Task data below:

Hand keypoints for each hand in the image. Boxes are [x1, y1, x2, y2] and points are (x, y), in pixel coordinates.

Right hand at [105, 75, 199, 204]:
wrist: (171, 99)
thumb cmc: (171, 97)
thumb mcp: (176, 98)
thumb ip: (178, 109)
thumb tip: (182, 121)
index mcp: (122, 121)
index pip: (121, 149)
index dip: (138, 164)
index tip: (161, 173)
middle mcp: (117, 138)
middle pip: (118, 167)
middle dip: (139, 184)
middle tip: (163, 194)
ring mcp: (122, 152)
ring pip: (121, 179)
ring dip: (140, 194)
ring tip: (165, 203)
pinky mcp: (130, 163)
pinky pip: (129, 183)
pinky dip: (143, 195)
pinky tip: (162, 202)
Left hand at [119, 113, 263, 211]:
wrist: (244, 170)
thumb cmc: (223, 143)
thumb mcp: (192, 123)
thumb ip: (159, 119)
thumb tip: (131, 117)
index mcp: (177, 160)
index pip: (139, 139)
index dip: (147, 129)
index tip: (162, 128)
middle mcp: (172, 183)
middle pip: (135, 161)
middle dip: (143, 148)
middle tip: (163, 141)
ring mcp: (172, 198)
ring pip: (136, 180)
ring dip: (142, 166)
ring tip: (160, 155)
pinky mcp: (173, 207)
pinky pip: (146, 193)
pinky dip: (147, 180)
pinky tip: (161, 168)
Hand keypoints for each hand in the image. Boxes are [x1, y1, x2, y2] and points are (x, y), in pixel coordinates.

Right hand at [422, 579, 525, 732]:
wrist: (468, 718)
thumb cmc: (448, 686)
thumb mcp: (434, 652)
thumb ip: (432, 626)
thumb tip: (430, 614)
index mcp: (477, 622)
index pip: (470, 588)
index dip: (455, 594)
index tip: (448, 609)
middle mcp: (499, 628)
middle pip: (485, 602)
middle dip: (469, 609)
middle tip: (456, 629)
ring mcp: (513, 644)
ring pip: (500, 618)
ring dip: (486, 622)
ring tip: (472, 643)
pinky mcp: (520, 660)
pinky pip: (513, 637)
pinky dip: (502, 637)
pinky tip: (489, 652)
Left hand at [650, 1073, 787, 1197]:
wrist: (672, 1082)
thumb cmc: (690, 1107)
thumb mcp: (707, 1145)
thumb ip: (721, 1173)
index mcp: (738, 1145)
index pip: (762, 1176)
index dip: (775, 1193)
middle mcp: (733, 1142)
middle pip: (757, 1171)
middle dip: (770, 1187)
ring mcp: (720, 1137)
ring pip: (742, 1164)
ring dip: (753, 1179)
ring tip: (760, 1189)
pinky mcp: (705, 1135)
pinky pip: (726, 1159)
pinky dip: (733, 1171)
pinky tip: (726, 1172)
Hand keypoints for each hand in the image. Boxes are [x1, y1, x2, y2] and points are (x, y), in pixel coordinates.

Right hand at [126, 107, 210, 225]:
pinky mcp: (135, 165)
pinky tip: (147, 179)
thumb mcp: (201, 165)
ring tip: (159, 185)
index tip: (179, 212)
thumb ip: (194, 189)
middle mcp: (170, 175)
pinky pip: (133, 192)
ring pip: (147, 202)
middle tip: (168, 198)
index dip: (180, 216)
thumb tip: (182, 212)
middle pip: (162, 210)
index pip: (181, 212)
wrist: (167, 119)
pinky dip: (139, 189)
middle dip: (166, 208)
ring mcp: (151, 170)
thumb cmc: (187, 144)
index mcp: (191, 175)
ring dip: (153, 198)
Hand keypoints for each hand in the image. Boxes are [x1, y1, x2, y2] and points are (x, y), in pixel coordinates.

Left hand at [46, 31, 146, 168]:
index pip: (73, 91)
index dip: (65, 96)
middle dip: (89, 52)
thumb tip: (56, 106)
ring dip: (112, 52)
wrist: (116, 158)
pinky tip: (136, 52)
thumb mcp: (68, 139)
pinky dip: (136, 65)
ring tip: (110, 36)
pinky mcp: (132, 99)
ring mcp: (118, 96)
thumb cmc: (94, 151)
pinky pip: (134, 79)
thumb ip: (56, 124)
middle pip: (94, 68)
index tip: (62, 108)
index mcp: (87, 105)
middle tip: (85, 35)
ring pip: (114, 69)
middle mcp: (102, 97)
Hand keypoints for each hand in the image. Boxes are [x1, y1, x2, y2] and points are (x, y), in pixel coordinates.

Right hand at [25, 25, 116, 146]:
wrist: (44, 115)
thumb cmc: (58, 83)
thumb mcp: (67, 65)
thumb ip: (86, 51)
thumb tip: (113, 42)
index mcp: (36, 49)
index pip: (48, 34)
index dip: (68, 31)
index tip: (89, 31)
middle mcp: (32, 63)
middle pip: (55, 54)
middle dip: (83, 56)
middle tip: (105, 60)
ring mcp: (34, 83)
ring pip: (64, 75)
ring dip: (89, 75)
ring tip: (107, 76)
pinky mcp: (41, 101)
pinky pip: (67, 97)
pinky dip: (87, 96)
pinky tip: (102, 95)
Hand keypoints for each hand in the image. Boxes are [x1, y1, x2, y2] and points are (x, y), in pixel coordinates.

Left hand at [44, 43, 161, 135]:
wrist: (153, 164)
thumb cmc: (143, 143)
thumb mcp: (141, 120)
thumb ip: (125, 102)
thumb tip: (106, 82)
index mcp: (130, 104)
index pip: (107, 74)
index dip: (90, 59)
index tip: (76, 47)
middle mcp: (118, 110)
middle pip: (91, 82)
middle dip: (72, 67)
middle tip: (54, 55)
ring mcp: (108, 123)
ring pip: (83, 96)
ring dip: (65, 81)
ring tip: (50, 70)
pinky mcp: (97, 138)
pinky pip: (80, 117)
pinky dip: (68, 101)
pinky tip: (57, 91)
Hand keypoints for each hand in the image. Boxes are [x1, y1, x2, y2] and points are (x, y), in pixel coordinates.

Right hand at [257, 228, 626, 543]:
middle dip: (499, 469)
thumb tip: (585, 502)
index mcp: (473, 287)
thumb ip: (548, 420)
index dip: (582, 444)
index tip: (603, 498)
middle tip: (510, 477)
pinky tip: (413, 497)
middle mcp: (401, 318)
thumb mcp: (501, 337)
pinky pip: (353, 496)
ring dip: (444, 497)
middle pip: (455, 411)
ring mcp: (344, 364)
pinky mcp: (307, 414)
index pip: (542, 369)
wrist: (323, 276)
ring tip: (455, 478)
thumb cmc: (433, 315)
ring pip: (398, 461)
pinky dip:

End of Task data.

What you are asked to do :: While keeping every line the same, please copy out all the records.

Solution ::
Hand keypoints for each hand in the image. Boxes are [x1, y1, x2, y2] and points are (x, y), in pixel coordinates.

Right hand at [105, 75, 199, 204]:
wrist: (171, 99)
thumb cmc: (171, 97)
thumb mcp: (176, 98)
thumb ip: (178, 109)
thumb tip: (182, 121)
index mcp: (122, 121)
index pip: (121, 149)
index dip: (138, 164)
index tip: (161, 173)
middle mcp: (117, 138)
middle pip: (118, 167)
middle dip: (139, 184)
middle tip: (163, 194)
ring mcp: (122, 152)
ring pip: (121, 179)
ring dip: (140, 194)
ring tip: (165, 203)
pinky mcp: (130, 163)
pinky pip: (129, 183)
pinky dip: (143, 195)
pinky tip: (162, 202)
Left hand at [119, 113, 263, 211]:
wrist: (244, 170)
thumb cmc: (223, 143)
thumb mcp: (192, 123)
thumb ip: (159, 119)
thumb tip: (131, 117)
index mcp: (177, 160)
index pip: (139, 139)
index dip: (147, 129)
index tip: (162, 128)
middle mcp: (172, 183)
middle pip: (135, 161)
middle dip: (143, 148)
middle tip: (163, 141)
ring mcp: (172, 198)
ring pip: (136, 180)
ring dip: (142, 166)
ring tip: (160, 155)
pinky mcp: (173, 207)
pinky pip: (146, 193)
pinky dip: (147, 180)
pinky tip: (161, 168)
Hand keypoints for each hand in the image. Boxes are [x1, y1, x2, y2] and points are (x, y), in pixel coordinates.

Right hand at [422, 579, 525, 732]:
wrist: (468, 718)
thumb cmc: (448, 686)
thumb mcp: (434, 652)
thumb ip: (432, 626)
thumb tip: (430, 614)
index mcp: (477, 622)
index pip: (470, 588)
index dip: (455, 594)
index tip: (448, 609)
middle mcp: (499, 628)
middle pip: (485, 602)
middle dip: (469, 609)
middle tip: (456, 629)
ring mcp: (513, 644)
ring pip: (500, 618)
ring dip: (486, 622)
ring tip: (472, 643)
pinky mcp: (520, 660)
pinky pip: (513, 637)
pinky dip: (502, 637)
pinky tip: (489, 652)
Left hand at [650, 1073, 787, 1197]:
wrist: (672, 1082)
thumb cmc: (690, 1107)
thumb mcp: (707, 1145)
thumb ip: (721, 1173)
index mcp: (738, 1145)
index pip: (762, 1176)
index dip: (775, 1193)
middle mcp: (733, 1142)
middle pip: (757, 1171)
middle dip: (770, 1187)
ring mcp: (720, 1137)
ring pip: (742, 1164)
ring dip: (753, 1179)
ring tip: (760, 1189)
pinky mcp: (705, 1135)
pinky pip: (726, 1159)
pinky dip: (733, 1171)
pinky tip: (726, 1172)
Hand keypoints for each hand in the image. Boxes are [x1, y1, x2, y2] and points are (x, y), in pixel coordinates.

Right hand at [126, 107, 210, 225]:
pinky mcp: (135, 165)
pinky tip: (147, 179)
thumb mcp: (201, 165)
ring tip: (159, 185)
index tip: (179, 212)
thumb ip: (194, 189)
middle mcp: (170, 175)
pinky pip: (133, 192)
ring pip: (147, 202)
middle tip: (168, 198)
index dip: (180, 216)
thumb tip: (182, 212)
middle pip: (162, 210)
index pip: (181, 212)
wrist: (167, 119)
pinky dip: (139, 189)
middle dip: (166, 208)
ring mcp: (151, 170)
thumb cmc: (187, 144)
index mcp: (191, 175)
ring dip: (153, 198)
Hand keypoints for each hand in the image. Boxes are [x1, y1, x2, y2] and points are (x, y), in pixel coordinates.

Left hand at [46, 31, 146, 168]:
index pip: (73, 91)
index dip: (65, 96)
middle dip: (89, 52)
thumb tip: (56, 106)
ring dip: (112, 52)
wrist: (116, 158)
pinky tip: (136, 52)
thumb mcp: (68, 139)
pinky dip: (136, 65)
ring tip: (110, 36)
pinky mcp: (132, 99)
ring mcp: (118, 96)
thumb cmc: (94, 151)
pinky pip: (134, 79)
thumb ip: (56, 124)
middle pip: (94, 68)
index tip: (62, 108)
index mcp: (87, 105)
middle tip: (85, 35)
ring pip: (114, 69)
middle mcp: (102, 97)
Hand keypoints for each hand in the image. Boxes are [x1, y1, x2, y2] and points are (x, y), in pixel coordinates.

Right hand at [25, 25, 116, 146]:
wrist: (44, 115)
thumb cmc: (58, 83)
thumb mcp: (67, 65)
thumb ip: (86, 51)
thumb tip: (113, 42)
index mcp: (36, 49)
index pip: (48, 34)
index dip: (68, 31)
index tip: (89, 31)
middle mcp: (32, 63)
middle pip: (55, 54)
middle dip: (83, 56)
middle tip: (105, 60)
ring mcp: (34, 83)
ring pip: (64, 75)
ring dip: (89, 75)
ring tip: (107, 76)
pinky mcp: (41, 101)
pinky pip: (67, 97)
pinky dip: (87, 96)
pinky tip: (102, 95)
Hand keypoints for each hand in the image. Boxes are [x1, y1, x2, y2] and points are (x, y), in pixel coordinates.

Left hand at [44, 43, 161, 135]:
wrist: (153, 164)
thumb cmc: (143, 143)
thumb mcp: (141, 120)
thumb ip: (125, 102)
thumb tip: (106, 82)
index mcp: (130, 104)
index pip: (107, 74)
index dip: (90, 59)
index tip: (76, 47)
middle mcp: (118, 110)
middle pip: (91, 82)
middle dip: (72, 67)
middle tip: (54, 55)
ring mcp: (108, 123)
ring pip: (83, 96)
ring dip: (65, 81)
ring tip: (50, 70)
pinky mcp: (97, 138)
pinky pip: (80, 117)
pinky dip: (68, 101)
pinky tip: (57, 91)
Hand keypoints for each hand in the image. Boxes are [x1, y1, x2, y2] and points are (x, y), in pixel coordinates.

Right hand at [257, 228, 626, 543]:
middle dip: (499, 469)
thumb tip: (585, 502)
index mcp: (473, 287)
thumb ip: (548, 420)
index dip: (582, 444)
index tip: (603, 498)
middle tip: (510, 477)
pinky tip: (413, 497)
middle mcp: (401, 318)
thumb mcp: (501, 337)
pinky pip: (353, 496)
ring dip: (444, 497)
middle pip: (455, 411)
ring mcp: (344, 364)
pinky mcp: (307, 414)
index pip: (542, 369)
wrist: (323, 276)
ring tip: (455, 478)
thumb cmc: (433, 315)
ring pip: (398, 461)
pinky dip:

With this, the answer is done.